[[ Listed records, beginning ]]

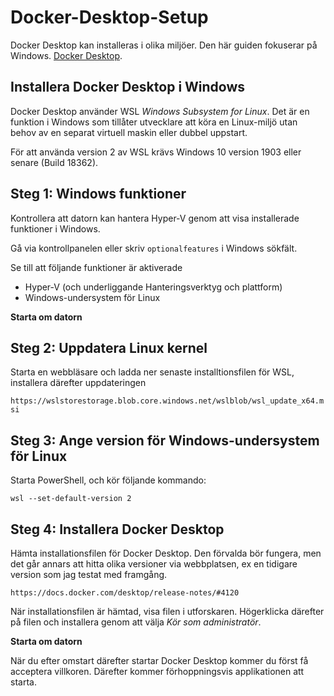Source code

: # Docker-Desktop-Setup

Docker Desktop kan installeras i olika miljöer. Den här guiden fokuserar på Windows.
[Docker Desktop](https://www.docker.com/products/docker-desktop/).

## Installera Docker Desktop i Windows

Docker Desktop använder WSL *Windows Subsystem for Linux*.  Det är en funktion i Windows som tillåter utvecklare att köra en Linux-miljö utan behov av en separat virtuell maskin eller dubbel uppstart.

För att använda version 2 av WSL krävs Windows 10 version 1903 eller senare (Build 18362).


## Steg 1: Windows funktioner 
Kontrollera att datorn kan hantera Hyper-V genom att visa installerade funktioner i Windows.

Gå via kontrollpanelen eller skriv `optionalfeatures` i Windows sökfält.

Se till att följande funktioner är aktiverade

- Hyper-V (och underliggande Hanteringsverktyg och plattform)
- Windows-undersystem för Linux

**Starta om datorn**

## Steg 2: Uppdatera Linux kernel

Starta en webbläsare och ladda ner senaste installtionsfilen för WSL, installera därefter uppdateringen

`https://wslstorestorage.blob.core.windows.net/wslblob/wsl_update_x64.msi`

## Steg 3: Ange version för Windows-undersystem för Linux

Starta PowerShell, och kör följande kommando:

`wsl --set-default-version 2`

## Steg 4: Installera Docker Desktop

Hämta installationsfilen för Docker Desktop. Den förvalda bör fungera, men det går annars att hitta olika versioner via webbplatsen, ex en tidigare version som jag testat med framgång.

`https://docs.docker.com/desktop/release-notes/#4120`

När installationsfilen är hämtad, visa filen i utforskaren. Högerklicka därefter på filen och installera genom att välja *Kör som administratör*.

**Starta om datorn**

När du efter omstart därefter startar Docker Desktop kommer du först få acceptera villkoren. Därefter kommer förhoppningsvis applikationen att starta.


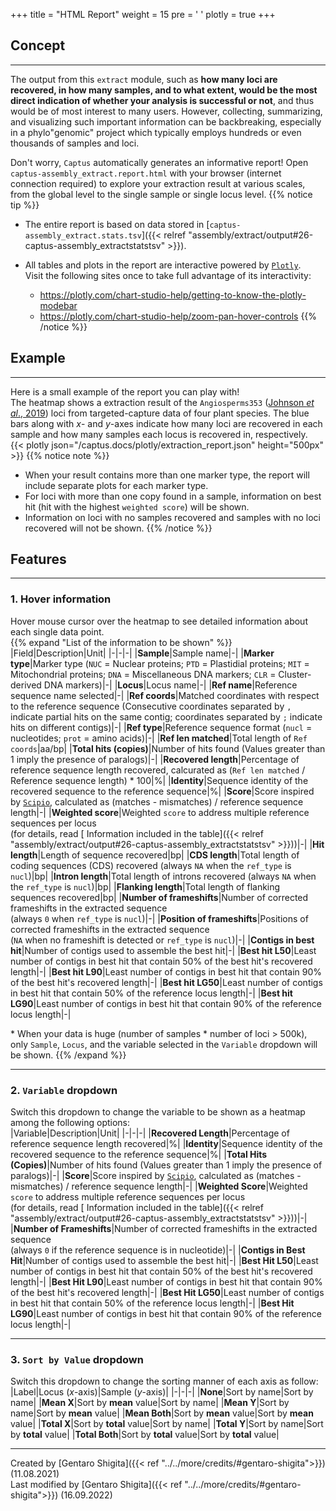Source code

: +++
title = "HTML Report"
weight = 15
pre = '<i class="fas fa-chart-bar"></i> '
plotly = true
+++

## Concept

---
The output from this `extract` module, such as **how many loci are recovered, in how many samples, and to what extent, would be the most direct indication of whether your analysis is successful or not**, and thus would be of most interest to many users.
However, collecting, summarizing, and visualizing such important information can be backbreaking, especially in a phylo"genomic" project which typically employs hundreds or even thousands of samples and loci.  

Don't worry, `Captus` automatically generates an informative report!
Open `captus-assembly_extract.report.html` with your browser (internet connection required) to explore your extraction result at various scales, from the global level to the single sample or single locus level.
{{% notice tip %}}

- The entire report is based on data stored in [`captus-assembly_extract.stats.tsv`]({{< relref "assembly/extract/output#26-captus-assembly_extractstatstsv" >}}).
- All tables and plots in the report are interactive powered by [`Plotly`](https://plotly.com/python).  
Visit the following sites once to take full advantage of its interactivity:

  - <https://plotly.com/chart-studio-help/getting-to-know-the-plotly-modebar>
  - <https://plotly.com/chart-studio-help/zoom-pan-hover-controls>
{{% /notice %}}

## Example

---
Here is a small example of the report you can play with!  
The heatmap shows a extraction result of the `Angiosperms353` ([Johnson *et al*., 2019](https://doi.org/10.1093/sysbio/syy086)) loci from targeted-capture data of four plant species.
The blue bars along with *x*- and *y*-axes indicate how many loci are recovered in each sample and how many samples each locus is recovered in, respectively.  
{{< plotly json="/captus.docs/plotly/extraction_report.json" height="500px" >}}
{{% notice note %}}

- When your result contains more than one marker type, the report will include separate plots for each marker type.
- For loci with more than one copy found in a sample, information on best hit (hit with the highest `weighted score`) will be shown.
- Information on loci with no samples recovered and samples with no loci recovered will not be shown.
{{% /notice %}}

## Features

---

### 1. Hover information

Hover mouse cursor over the heatmap to see detailed information about each single data point.  
{{% expand "List of the information to be shown" %}}
|Field|Description|Unit|
|-|-|-|
|**Sample**|Sample name|-|
|**Marker type**|Marker type (`NUC` = Nuclear proteins; `PTD` = Plastidial proteins; `MIT` = Mitochondrial proteins; `DNA` = Miscellaneous DNA markers; `CLR` = Cluster-derived DNA markers)|-|
|**Locus**|Locus name|-|
|**Ref name**|Reference sequence name selected|-|
|**Ref coords**|Matched coordinates with respect to the reference sequence (Consecutive coordinates separated by `,` indicate partial hits on the same contig; coordinates separated by `;` indicate hits on different contigs)|-|
|**Ref type**|Reference sequence format (`nucl` = nucleotides; `prot` = amino acids)|-|
|**Ref len matched**|Total length of `Ref coords`|aa/bp|
|**Total hits (copies)**|Number of hits found (Values greater than 1 imply the presence of paralogs)|-|
|**Recovered length**|Percentage of reference sequence length recovered, calcurated as (`Ref len matched` / Reference sequence length) * 100|%|
|**Identity**|Sequence identity of the recovered sequence to the reference sequence|%|
|**Score**|Score inspired by [`Scipio`](https://www.webscipio.org/help/webscipio#setting), calculated as (matches - mismatches) / reference sequence length|-|
|**Weighted score**|Weighted `score` to address multiple reference sequences per locus<br>(for details, read [<i class="fab fa-readme"></i> Information included in the table]({{< relref "assembly/extract/output#26-captus-assembly_extractstatstsv" >}}))|-|
|**Hit length**|Length of sequence recovered|bp|
|**CDS length**|Total length of coding sequences (CDS) recovered (always `NA` when the `ref_type` is `nucl`)|bp|
|**Intron length**|Total length of introns recovered (always `NA` when the `ref_type` is `nucl`)|bp|
|**Flanking length**|Total length of flanking sequences recovered|bp|
|**Number of frameshifts**|Number of corrected frameshifts in the extracted sequence<br>(always `0` when `ref_type` is `nucl`)|-|
|**Position of frameshifts**|Positions of corrected frameshifts in the extracted sequence<br>(`NA` when no frameshift is detected or `ref_type` is `nucl`)|-|
|**Contigs in best hit**|Number of contigs used to assemble the best hit|-|
|**Best hit L50**|Least number of contigs in best hit that contain 50% of the best hit's recovered length|-|
|**Best hit L90**|Least number of contigs in best hit that contain 90% of the best hit's recovered length|-|
|**Best hit LG50**|Least number of contigs in best hit that contain 50% of the reference locus length|-|
|**Best hit LG90**|Least number of contigs in best hit that contain 90% of the reference locus length|-|

\* When your data is huge (number of samples * number of loci > 500k), only `Sample`, `Locus`, and the variable selected in the `Variable` dropdown will be shown.
{{% /expand %}}

---

### 2. `Variable` dropdown

Switch this dropdown to change the variable to be shown as a heatmap among the following options:  
|Variable|Description|Unit|
|-|-|-|
|**Recovered Length**|Percentage of reference sequence length recovered|%|
|**Identity**|Sequence identity of the recovered sequence to the reference sequence|%|
|**Total Hits (Copies)**|Number of hits found (Values greater than 1 imply the presence of paralogs)|-|
|**Score**|Score inspired by [`Scipio`](https://www.webscipio.org/help/webscipio#setting), calculated as (matches - mismatches) / reference sequence length|-|
|**Weighted Score**|Weighted `score` to address multiple reference sequences per locus<br>(for details, read [<i class="fab fa-readme"></i> Information included in the table]({{< relref "assembly/extract/output#26-captus-assembly_extractstatstsv" >}}))|-|
|**Number of Frameshifts**|Number of corrected frameshifts in the extracted sequence<br>(always `0` if the reference sequence is in nucleotide)|-|
|**Contigs in Best Hit**|Number of contigs used to assemble the best hit|-|
|**Best Hit L50**|Least number of contigs in best hit that contain 50% of the best hit's recovered length|-|
|**Best Hit L90**|Least number of contigs in best hit that contain 90% of the best hit's recovered length|-|
|**Best Hit LG50**|Least number of contigs in best hit that contain 50% of the reference locus length|-|
|**Best Hit LG90**|Least number of contigs in best hit that contain 90% of the reference locus length|-|

---

### 3. `Sort by Value` dropdown

Switch this dropdown to change the sorting manner of each axis as follow:
|Label|Locus (*x*-axis)|Sample (*y*-axis)|
|-|-|-|
|**None**|Sort by name|Sort by name|
|**Mean X**|Sort by **mean** value|Sort by name|
|**Mean Y**|Sort by name|Sort by **mean** value|
|**Mean Both**|Sort by **mean** value|Sort by **mean** value|
|**Total X**|Sort by **total** value|Sort by name|
|**Total Y**|Sort by name|Sort by **total** value|
|**Total Both**|Sort by **total** value|Sort by **total** value|

---
Created by [Gentaro Shigita]({{< ref "../../more/credits/#gentaro-shigita">}}) (11.08.2021)  
Last modified by [Gentaro Shigita]({{< ref "../../more/credits/#gentaro-shigita">}}) (16.09.2022)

[[ Listed records, end ]]

• Required action:
Return every line from the entries that holds the string "multiple".

• Task response:
|**Weighted score**|Weighted `score` to address multiple reference sequences per locus<br>(for details, read [<i class="fab fa-readme"></i> Information included in the table]({{< relref "assembly/extract/output#26-captus-assembly_extractstatstsv" >}}))|-|
|**Weighted Score**|Weighted `score` to address multiple reference sequences per locus<br>(for details, read [<i class="fab fa-readme"></i> Information included in the table]({{< relref "assembly/extract/output#26-captus-assembly_extractstatstsv" >}}))|-|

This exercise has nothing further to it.